Michigan’s Abrupt Policy Change Could Be the End of Sole Benefit Trusts

The Michigan Department of Human Services recently, and suddenly, changed its policy with respect to sole benefit trusts, the trusts that are established for the sole benefit of a spouse of a Medicaid applicant. Prior to this change, a married nursing home resident who was applying for Medicaid could transfer any assets in excess of Medicaid’s limits to a trust for the sole benefit of a spouse living at home and get immediate Medicaid qualification.

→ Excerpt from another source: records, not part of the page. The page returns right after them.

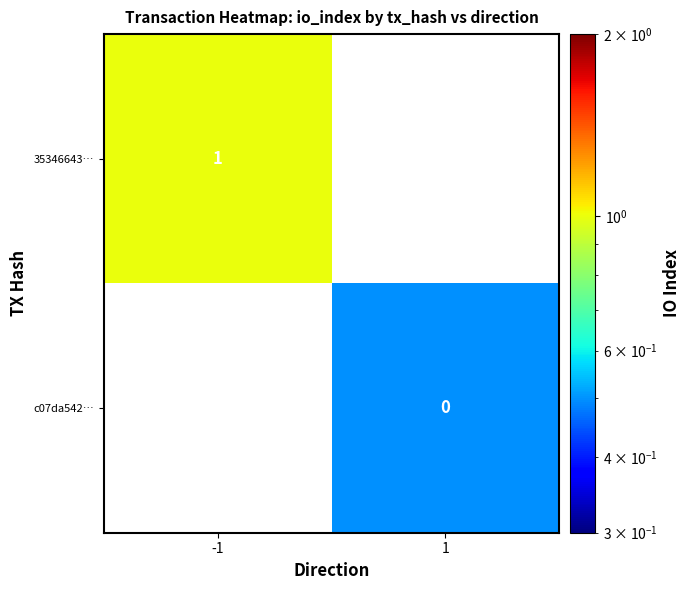

Which label corresponds to the largest value in the chart?

-1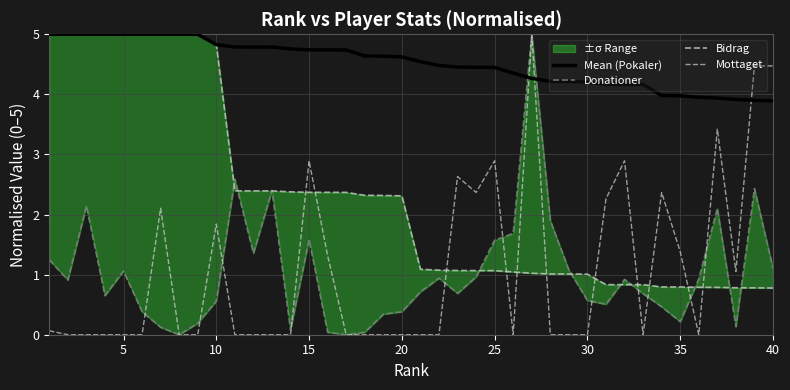

What is the sum of all Bidrag values?

91.9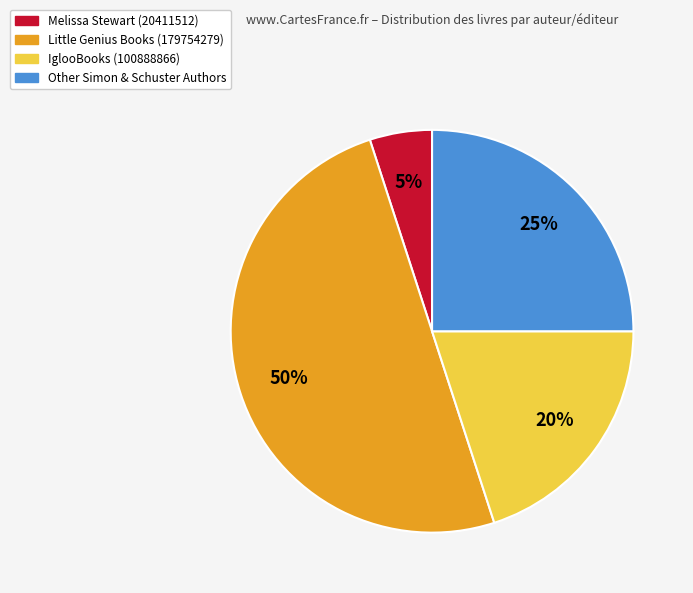

To the nearest percent, what is the difference between the largest and smallest slice percentages?

45%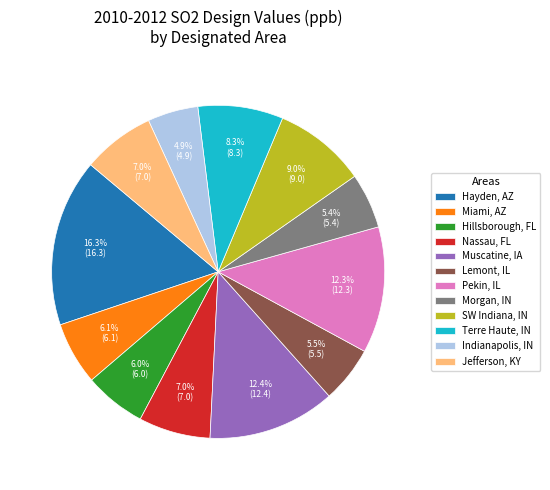

What portion of the pie excludes Pekin, IL?

87.7%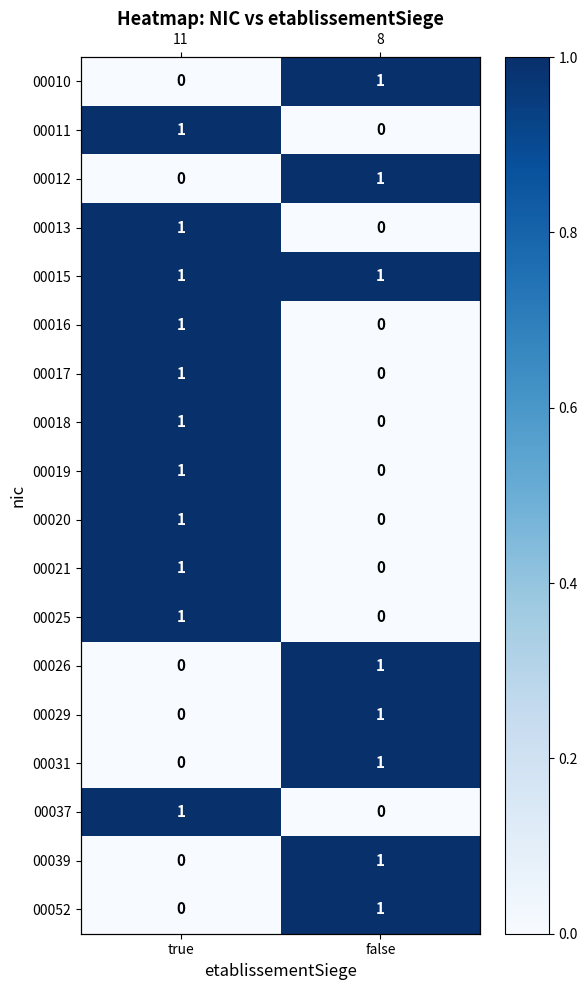

What is the spread (max minus min) of values at false?

1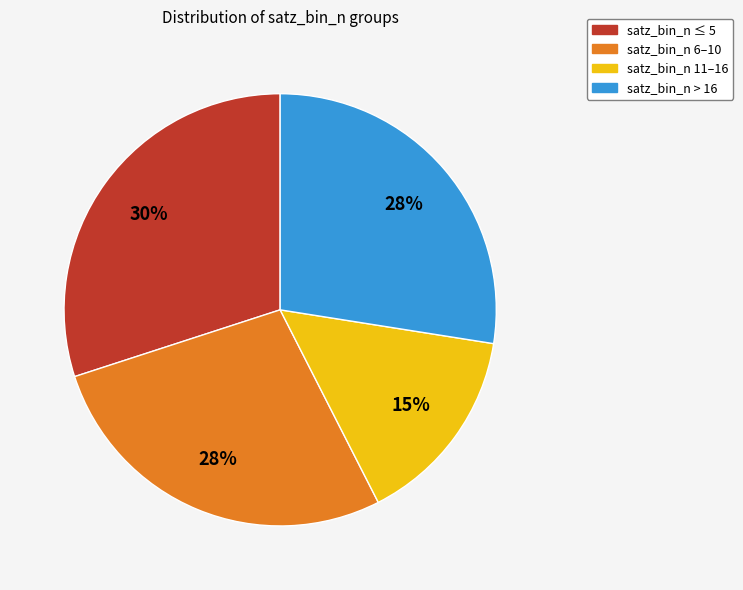

Does satz_bin_n > 16 account for over 50% of the chart?

No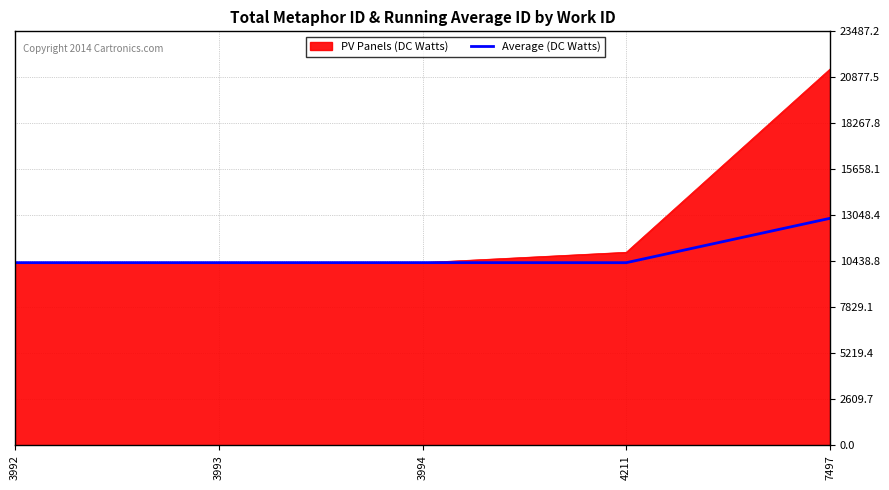

Which series has the largest range (max minus min)?

PV Panels (DC Watts)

There was no need to spend down assets on nursing home care and impoverish the spouse living at home. However, with the policy change, DHS will now be treating the assets of these trusts as countable. 

There was no law change that precipitated this change in policy. DHS simply decided to interpret existing law differently. Because the policy change was implemented without notice to the public, it caught many applicants going through the Medicaid qualification process by surprise and will certainly lead to litigation over the resulting unpaid nursing home bills. 

There is a reasonable chance that the new policy will be found by the courts as contrary to existing law. If that happens, sole benefit trusts will once again become a viable means to conserve assets for a healthy spouse.  For the time being, those married couples who are currently facing a long term care admission will want to avoid the use of a sole benefit trust as a means of qualifying for Medicaid benefits.    

Fortunately, there are other planning alternatives. A married couple facing an immediate need for nursing home care can still obtain immediate Medicaid qualification for the ill spouse by properly structuring ownership of their assets and converting some of their assets to Medicaid compliant annuities or promissory notes. This would involve transferring nearly all assets to the healthy spouse (or to a revocable trust established by the healthy spouse) and then having the healthy spouse annuitize the assets or enter into a loan transaction. 

Annuities and promissory notes must meet specific requirements under DHS rules, so it is important to obtain competent legal counsel before moving forward with such a transaction. It may also be possible in some cases, as an alternative planning measure, to petition the probate court for an order establishing a higher asset limit for the healthy spouse. Which option is best for a particular couple depends on a number of factors, which should be discussed with your estate planning counsel.